## begin READING TEXT
With the toolkit of the web developer being more cabable of creating unique web experiences than ever before, it's strange to look at a lot of websites on the web today and see that a lot of them follow a common structure and layout. Navigation bar at the top and some blocks of various forms of content filling the view as you scroll further down the page, seems familiar? And then have a look at any local newspaper, although different, the inherent way of consuming the content solely relies on the user's vision going downwards as if the entire webpage was just a fancy article.

This way of designing doesn't take into account the newfound possibilities technologies such as WebGL brings us, nor is user interaction and engagement a part of the design. Yes, microinteractions are common on so-called "normcore" sites, but a pulsing button to read more or a "like" button isn't going to be what's ultimately engaging the user and creating a fun experience.

Turning our websites into web experiences requires us to look at the fundemental ways humans sense and percieve the world around us and incorporate the clues from this into the digital experiences. Such may be the usage of the Z-axis in scroll, and not just X and Y, adding a bridge with the real world through AR and use the user's surroundings as part of the experience, using the client's product (the concept of time, process and the pouring motion for a wine for example) or using user input through various means (trackpad, keyboard, webcam etc.) to modify the page in a way that is intuitive.

The concept of intuition used here I must precise is intuition received through interactions with nature and physical objects in the real world, and not intutions exposure to flat 2D websites has given us.
## end READING TEXT
WHAT IS ASKED
(a) In the web design essay, which three means of user input are given as examples?
(b) Please set down, word for word, the part of the listing that opens with the line containing "order: Asparagales" and closes with the line containing "genus: Tournefortia", including both of those lines.
## begin PROVIDED DATA
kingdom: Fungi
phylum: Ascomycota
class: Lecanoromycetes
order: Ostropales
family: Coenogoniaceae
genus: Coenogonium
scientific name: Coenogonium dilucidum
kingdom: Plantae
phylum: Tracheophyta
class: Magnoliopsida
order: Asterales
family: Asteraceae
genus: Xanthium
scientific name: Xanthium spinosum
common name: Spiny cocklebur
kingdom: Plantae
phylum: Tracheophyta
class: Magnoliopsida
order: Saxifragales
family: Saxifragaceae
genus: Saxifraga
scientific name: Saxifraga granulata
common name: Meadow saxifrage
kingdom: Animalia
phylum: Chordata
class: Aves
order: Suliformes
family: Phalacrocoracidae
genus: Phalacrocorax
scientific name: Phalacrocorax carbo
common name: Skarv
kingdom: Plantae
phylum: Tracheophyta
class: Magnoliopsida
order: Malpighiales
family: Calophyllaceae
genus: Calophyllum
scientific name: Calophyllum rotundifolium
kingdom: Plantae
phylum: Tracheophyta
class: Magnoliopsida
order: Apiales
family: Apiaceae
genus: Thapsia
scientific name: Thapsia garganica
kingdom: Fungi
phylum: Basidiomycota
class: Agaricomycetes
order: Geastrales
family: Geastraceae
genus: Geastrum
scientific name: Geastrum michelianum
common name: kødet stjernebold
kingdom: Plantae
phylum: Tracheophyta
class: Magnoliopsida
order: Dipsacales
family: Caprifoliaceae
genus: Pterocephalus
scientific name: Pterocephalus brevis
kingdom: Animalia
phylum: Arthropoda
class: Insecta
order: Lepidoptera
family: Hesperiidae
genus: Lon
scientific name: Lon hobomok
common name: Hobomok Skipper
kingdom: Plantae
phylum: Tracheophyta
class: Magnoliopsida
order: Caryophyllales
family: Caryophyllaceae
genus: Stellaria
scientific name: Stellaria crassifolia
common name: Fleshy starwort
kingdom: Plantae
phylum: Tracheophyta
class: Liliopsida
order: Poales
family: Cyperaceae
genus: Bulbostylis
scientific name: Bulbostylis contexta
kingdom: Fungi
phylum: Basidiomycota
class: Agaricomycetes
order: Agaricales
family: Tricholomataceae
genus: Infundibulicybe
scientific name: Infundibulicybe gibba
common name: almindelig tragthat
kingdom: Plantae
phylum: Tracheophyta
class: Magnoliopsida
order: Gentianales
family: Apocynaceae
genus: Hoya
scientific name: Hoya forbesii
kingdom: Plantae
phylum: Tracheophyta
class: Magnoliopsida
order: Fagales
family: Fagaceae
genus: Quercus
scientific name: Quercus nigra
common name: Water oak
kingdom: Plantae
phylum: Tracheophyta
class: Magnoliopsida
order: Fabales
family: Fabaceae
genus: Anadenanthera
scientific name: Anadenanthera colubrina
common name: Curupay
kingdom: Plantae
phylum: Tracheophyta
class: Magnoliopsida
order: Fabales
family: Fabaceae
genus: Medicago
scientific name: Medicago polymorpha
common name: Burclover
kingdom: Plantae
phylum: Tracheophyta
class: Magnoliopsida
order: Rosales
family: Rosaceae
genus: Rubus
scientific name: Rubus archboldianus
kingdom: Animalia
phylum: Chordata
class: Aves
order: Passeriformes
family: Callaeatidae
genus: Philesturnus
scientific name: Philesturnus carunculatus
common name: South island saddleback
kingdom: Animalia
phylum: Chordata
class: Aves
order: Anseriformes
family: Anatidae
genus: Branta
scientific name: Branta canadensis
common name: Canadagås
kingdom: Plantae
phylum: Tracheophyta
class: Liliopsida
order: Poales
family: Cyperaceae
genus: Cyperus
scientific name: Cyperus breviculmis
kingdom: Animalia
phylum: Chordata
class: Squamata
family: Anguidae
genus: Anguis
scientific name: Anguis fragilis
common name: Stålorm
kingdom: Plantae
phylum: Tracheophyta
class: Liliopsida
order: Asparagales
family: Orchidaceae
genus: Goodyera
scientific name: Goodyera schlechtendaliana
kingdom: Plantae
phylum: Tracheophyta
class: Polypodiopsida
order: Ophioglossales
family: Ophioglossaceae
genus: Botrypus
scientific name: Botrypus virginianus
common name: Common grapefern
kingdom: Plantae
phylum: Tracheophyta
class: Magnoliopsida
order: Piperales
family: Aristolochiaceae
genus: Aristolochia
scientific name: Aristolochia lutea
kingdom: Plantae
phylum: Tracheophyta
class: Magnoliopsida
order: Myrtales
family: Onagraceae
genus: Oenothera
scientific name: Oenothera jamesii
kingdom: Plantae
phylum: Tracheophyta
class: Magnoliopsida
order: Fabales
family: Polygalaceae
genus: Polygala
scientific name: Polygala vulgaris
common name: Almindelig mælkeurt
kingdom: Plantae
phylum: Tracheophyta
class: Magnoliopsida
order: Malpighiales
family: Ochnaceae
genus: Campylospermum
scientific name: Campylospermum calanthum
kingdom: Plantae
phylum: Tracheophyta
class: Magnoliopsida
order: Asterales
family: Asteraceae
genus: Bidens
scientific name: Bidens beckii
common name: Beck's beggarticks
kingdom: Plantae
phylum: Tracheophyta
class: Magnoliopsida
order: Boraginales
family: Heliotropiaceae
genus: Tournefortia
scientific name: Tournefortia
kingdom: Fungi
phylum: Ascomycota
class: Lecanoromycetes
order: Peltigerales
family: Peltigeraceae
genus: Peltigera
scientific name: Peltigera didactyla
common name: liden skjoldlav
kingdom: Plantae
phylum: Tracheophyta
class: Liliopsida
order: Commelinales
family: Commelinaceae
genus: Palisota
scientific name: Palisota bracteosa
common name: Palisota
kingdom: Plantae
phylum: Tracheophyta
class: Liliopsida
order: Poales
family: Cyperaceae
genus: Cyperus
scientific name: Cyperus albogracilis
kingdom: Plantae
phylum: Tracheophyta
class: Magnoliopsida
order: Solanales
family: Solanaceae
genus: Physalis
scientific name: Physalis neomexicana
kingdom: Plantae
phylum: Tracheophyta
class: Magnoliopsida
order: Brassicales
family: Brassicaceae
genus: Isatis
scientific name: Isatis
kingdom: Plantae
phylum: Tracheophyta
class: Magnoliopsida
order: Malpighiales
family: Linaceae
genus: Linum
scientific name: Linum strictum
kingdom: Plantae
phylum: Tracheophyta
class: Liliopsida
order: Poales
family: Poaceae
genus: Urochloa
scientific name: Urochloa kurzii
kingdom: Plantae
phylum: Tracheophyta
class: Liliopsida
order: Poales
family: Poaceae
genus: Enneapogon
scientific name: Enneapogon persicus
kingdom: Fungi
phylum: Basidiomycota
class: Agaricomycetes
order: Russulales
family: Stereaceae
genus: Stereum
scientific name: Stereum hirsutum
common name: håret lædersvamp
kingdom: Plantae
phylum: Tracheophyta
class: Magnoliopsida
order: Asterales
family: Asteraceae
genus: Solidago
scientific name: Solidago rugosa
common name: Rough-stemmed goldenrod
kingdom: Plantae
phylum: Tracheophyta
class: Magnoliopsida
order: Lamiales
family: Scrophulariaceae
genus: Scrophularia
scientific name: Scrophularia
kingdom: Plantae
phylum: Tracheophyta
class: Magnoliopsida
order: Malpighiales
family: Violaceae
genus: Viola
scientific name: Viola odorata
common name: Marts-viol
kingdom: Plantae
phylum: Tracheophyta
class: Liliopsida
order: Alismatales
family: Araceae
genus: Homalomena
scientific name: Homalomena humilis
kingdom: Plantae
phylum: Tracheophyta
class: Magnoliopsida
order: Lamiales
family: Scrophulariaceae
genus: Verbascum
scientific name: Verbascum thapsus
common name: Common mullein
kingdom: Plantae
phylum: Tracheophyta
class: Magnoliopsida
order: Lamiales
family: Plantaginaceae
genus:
## end PROVIDED DATA
PER-TASK ANSWERS
(a) Trackpad, keyboard, and webcam.

(b)
order: Asparagales
family: Orchidaceae
genus: Goodyera
scientific name: Goodyera schlechtendaliana
kingdom: Plantae
phylum: Tracheophyta
class: Polypodiopsida
order: Ophioglossales
family: Ophioglossaceae
genus: Botrypus
scientific name: Botrypus virginianus
common name: Common grapefern
kingdom: Plantae
phylum: Tracheophyta
class: Magnoliopsida
order: Piperales
family: Aristolochiaceae
genus: Aristolochia
scientific name: Aristolochia lutea
kingdom: Plantae
phylum: Tracheophyta
class: Magnoliopsida
order: Myrtales
family: Onagraceae
genus: Oenothera
scientific name: Oenothera jamesii
kingdom: Plantae
phylum: Tracheophyta
class: Magnoliopsida
order: Fabales
family: Polygalaceae
genus: Polygala
scientific name: Polygala vulgaris
common name: Almindelig mælkeurt
kingdom: Plantae
phylum: Tracheophyta
class: Magnoliopsida
order: Malpighiales
family: Ochnaceae
genus: Campylospermum
scientific name: Campylospermum calanthum
kingdom: Plantae
phylum: Tracheophyta
class: Magnoliopsida
order: Asterales
family: Asteraceae
genus: Bidens
scientific name: Bidens beckii
common name: Beck's beggarticks
kingdom: Plantae
phylum: Tracheophyta
class: Magnoliopsida
order: Boraginales
family: Heliotropiaceae
genus: Tournefortia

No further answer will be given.